Saturday, May 23, 2009

old things are much better than new things

i've been to about a million antique shops in the past two days.
it's very sad to think about how decorative and lasting things used to be compared to how they are now. "back in the day" even potato sacks looked nice, with little illustrations and stenciled letters on burlap.... now potatoes come in plastic bags that end up in landfills.

nothing is made to last anymore; the tragedy of this is that so many things grow more beautiful with age.

i bought some fantastic old photographs at one of the shops:

i love the quaintness of the family, and how absolutely absolutely grumpy the little boy by the tree is. also his boots :] unfortunately i have no information about the identities of any of the people, or even the locations or years. if anyone can guess from the clothing, i'd love to know!

this made me remember that i actually scanned a few of my own family's very old photographs a couple months back. here they are:

i really wish that it was socially acceptable to wear fancy old clothes. i mean, there's steampunk and goth and things like that, but they're sort of lame. i really wish i had lived in the 1950s/60s in london... apparently at that time there was a subculture known as "teddy boys" (and "teddy girls"). they were somewhat associated with gangs and whatnot, but their fashion was fantastic. they wore jackets and waistcoats and trousers, all of which needed to be custom made and were paid for in installments. not such a fan of the hair styles... but i guess you can't have it all.
(replace the quiffs with powdered wigs, my other true love, and then you've got something.)

they're all delightfully androgynous. :]

for more teddy boys info, go to the wikipedia page:
(it's enormously hard to find any information about them for some reason.)

(as for powdered wigs....

...amadeus is a fabulous movie, clearly.)

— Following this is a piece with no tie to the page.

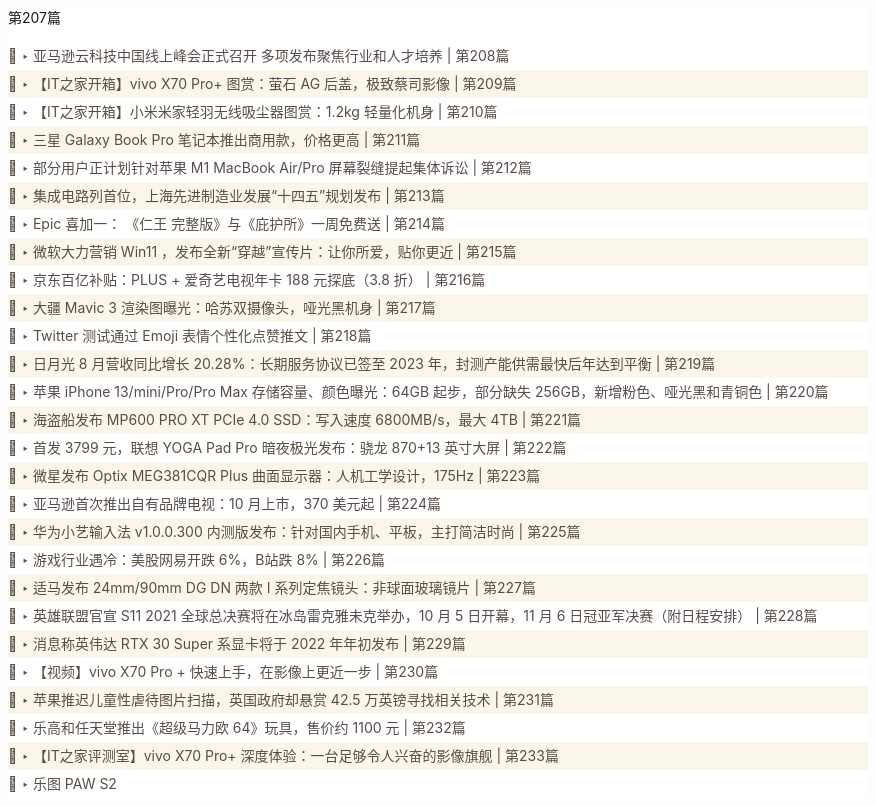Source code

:第207篇</a></div><div style='line-height:3;' ><a href='https://www.199it.com/archives/1309565.html' style="line-height:2;text-decoration:none;display:block;color:#584D49;">🌈 ‣ 亚马逊云科技中国线上峰会正式召开 多项发布聚焦行业和人才培养 | 第208篇</a></div><div style='line-height:3;background-color:#FAF6EA;' ><a href='https://www.ithome.com/0/574/574.htm' style="line-height:2;text-decoration:none;display:block;color:#584D49;">🌈 ‣ 【IT之家开箱】vivo X70 Pro+ 图赏：萤石 AG 后盖，极致蔡司影像 | 第209篇</a></div><div style='line-height:3;' ><a href='https://www.ithome.com/0/574/573.htm' style="line-height:2;text-decoration:none;display:block;color:#584D49;">🌈 ‣ 【IT之家开箱】小米米家轻羽无线吸尘器图赏：1.2kg 轻量化机身 | 第210篇</a></div><div style='line-height:3;background-color:#FAF6EA;' ><a href='https://www.ithome.com/0/574/572.htm' style="line-height:2;text-decoration:none;display:block;color:#584D49;">🌈 ‣ 三星 Galaxy Book Pro 笔记本推出商用款，价格更高 | 第211篇</a></div><div style='line-height:3;' ><a href='https://www.ithome.com/0/574/571.htm' style="line-height:2;text-decoration:none;display:block;color:#584D49;">🌈 ‣ 部分用户正计划针对苹果 M1 MacBook Air/Pro 屏幕裂缝提起集体诉讼 | 第212篇</a></div><div style='line-height:3;background-color:#FAF6EA;' ><a href='https://www.ithome.com/0/574/569.htm' style="line-height:2;text-decoration:none;display:block;color:#584D49;">🌈 ‣ 集成电路列首位，上海先进制造业发展“十四五”规划发布 | 第213篇</a></div><div style='line-height:3;' ><a href='https://www.ithome.com/0/574/568.htm' style="line-height:2;text-decoration:none;display:block;color:#584D49;">🌈 ‣ Epic 喜加一： 《仁王 完整版》与《庇护所》一周免费送 | 第214篇</a></div><div style='line-height:3;background-color:#FAF6EA;' ><a href='https://www.ithome.com/0/574/567.htm' style="line-height:2;text-decoration:none;display:block;color:#584D49;">🌈 ‣ 微软大力营销 Win11 ，发布全新“穿越”宣传片：让你所爱，贴你更近 | 第215篇</a></div><div style='line-height:3;' ><a href='https://www.ithome.com/0/574/457.htm' style="line-height:2;text-decoration:none;display:block;color:#584D49;">🌈 ‣ 京东百亿补贴：PLUS + 爱奇艺电视年卡 188 元探底（3.8 折） | 第216篇</a></div><div style='line-height:3;background-color:#FAF6EA;' ><a href='https://www.ithome.com/0/574/566.htm' style="line-height:2;text-decoration:none;display:block;color:#584D49;">🌈 ‣ 大疆 Mavic 3 渲染图曝光：哈苏双摄像头，哑光黑机身 | 第217篇</a></div><div style='line-height:3;' ><a href='https://www.ithome.com/0/574/564.htm' style="line-height:2;text-decoration:none;display:block;color:#584D49;">🌈 ‣ Twitter 测试通过 Emoji 表情个性化点赞推文 | 第218篇</a></div><div style='line-height:3;background-color:#FAF6EA;' ><a href='https://www.ithome.com/0/574/563.htm' style="line-height:2;text-decoration:none;display:block;color:#584D49;">🌈 ‣ 日月光 8 月营收同比增长 20.28%：长期服务协议已签至 2023 年，封测产能供需最快后年达到平衡 | 第219篇</a></div><div style='line-height:3;' ><a href='https://www.ithome.com/0/574/562.htm' style="line-height:2;text-decoration:none;display:block;color:#584D49;">🌈 ‣ 苹果 iPhone 13/mini/Pro/Pro Max 存储容量、颜色曝光：64GB 起步，部分缺失 256GB，新增粉色、哑光黑和青铜色 | 第220篇</a></div><div style='line-height:3;background-color:#FAF6EA;' ><a href='https://www.ithome.com/0/574/561.htm' style="line-height:2;text-decoration:none;display:block;color:#584D49;">🌈 ‣ 海盗船发布 MP600 PRO XT PCIe 4.0 SSD：写入速度 6800MB/s，最大 4TB | 第221篇</a></div><div style='line-height:3;' ><a href='https://www.ithome.com/0/574/560.htm' style="line-height:2;text-decoration:none;display:block;color:#584D49;">🌈 ‣ 首发 3799 元，联想 YOGA Pad Pro 暗夜极光发布：骁龙 870+13 英寸大屏 | 第222篇</a></div><div style='line-height:3;background-color:#FAF6EA;' ><a href='https://www.ithome.com/0/574/559.htm' style="line-height:2;text-decoration:none;display:block;color:#584D49;">🌈 ‣ 微星发布 Optix MEG381CQR Plus 曲面显示器：人机工学设计，175Hz | 第223篇</a></div><div style='line-height:3;' ><a href='https://www.ithome.com/0/574/558.htm' style="line-height:2;text-decoration:none;display:block;color:#584D49;">🌈 ‣ 亚马逊首次推出自有品牌电视：10 月上市，370 美元起 | 第224篇</a></div><div style='line-height:3;background-color:#FAF6EA;' ><a href='https://www.ithome.com/0/574/557.htm' style="line-height:2;text-decoration:none;display:block;color:#584D49;">🌈 ‣ 华为小艺输入法 v1.0.0.300 内测版发布：针对国内手机、平板，主打简洁时尚 | 第225篇</a></div><div style='line-height:3;' ><a href='https://www.ithome.com/0/574/556.htm' style="line-height:2;text-decoration:none;display:block;color:#584D49;">🌈 ‣ 游戏行业遇冷：美股网易开跌 6%，B站跌 8% | 第226篇</a></div><div style='line-height:3;background-color:#FAF6EA;' ><a href='https://www.ithome.com/0/574/555.htm' style="line-height:2;text-decoration:none;display:block;color:#584D49;">🌈 ‣ 适马发布 24mm/90mm DG DN 两款 I 系列定焦镜头：非球面玻璃镜片 | 第227篇</a></div><div style='line-height:3;' ><a href='https://www.ithome.com/0/574/553.htm' style="line-height:2;text-decoration:none;display:block;color:#584D49;">🌈 ‣ 英雄联盟官宣 S11 2021 全球总决赛将在冰岛雷克雅未克举办，10 月 5 日开幕，11 月 6 日冠亚军决赛（附日程安排） | 第228篇</a></div><div style='line-height:3;background-color:#FAF6EA;' ><a href='https://www.ithome.com/0/574/552.htm' style="line-height:2;text-decoration:none;display:block;color:#584D49;">🌈 ‣ 消息称英伟达 RTX 30 Super 系显卡将于 2022 年年初发布 | 第229篇</a></div><div style='line-height:3;' ><a href='https://www.ithome.com/0/574/551.htm' style="line-height:2;text-decoration:none;display:block;color:#584D49;">🌈 ‣ 【视频】vivo X70 Pro + 快速上手，在影像上更近一步 | 第230篇</a></div><div style='line-height:3;background-color:#FAF6EA;' ><a href='https://www.ithome.com/0/574/550.htm' style="line-height:2;text-decoration:none;display:block;color:#584D49;">🌈 ‣ 苹果推迟儿童性虐待图片扫描，英国政府却悬赏 42.5 万英镑寻找相关技术 | 第231篇</a></div><div style='line-height:3;' ><a href='https://www.ithome.com/0/574/549.htm' style="line-height:2;text-decoration:none;display:block;color:#584D49;">🌈 ‣ 乐高和任天堂推出《超级马力欧 64》玩具，售价约 1100 元 | 第232篇</a></div><div style='line-height:3;background-color:#FAF6EA;' ><a href='https://www.ithome.com/0/574/548.htm' style="line-height:2;text-decoration:none;display:block;color:#584D49;">🌈 ‣ 【IT之家评测室】vivo X70 Pro+ 深度体验：一台足够令人兴奋的影像旗舰 | 第233篇</a></div><div style='line-height:3;' ><a href='https://www.ithome.com/0/574/547.htm' style="line-height:2;text-decoration:none;display:block;color:#584D49;">🌈 ‣ 乐图 PAW S2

back to my point about old things being superior.
even more recent lovely things are disappearing.
polaroid film, for example, is no longer being made. which is awful, as they're a perfect example of the beauty in imperfection. this is a photo i just adore, of my house that my mom took in 1994:

in contrast, a white-balanced, perfectly in-focus digital photograph is artless to me... and will never become more beautiful with age while stored on a computer (unless you save it as something lossy like a jpeg i guess, but i don't think that's really the same).

what do you think? are you drawn to antiques and things that are falling apart with history, like i am? why or why not?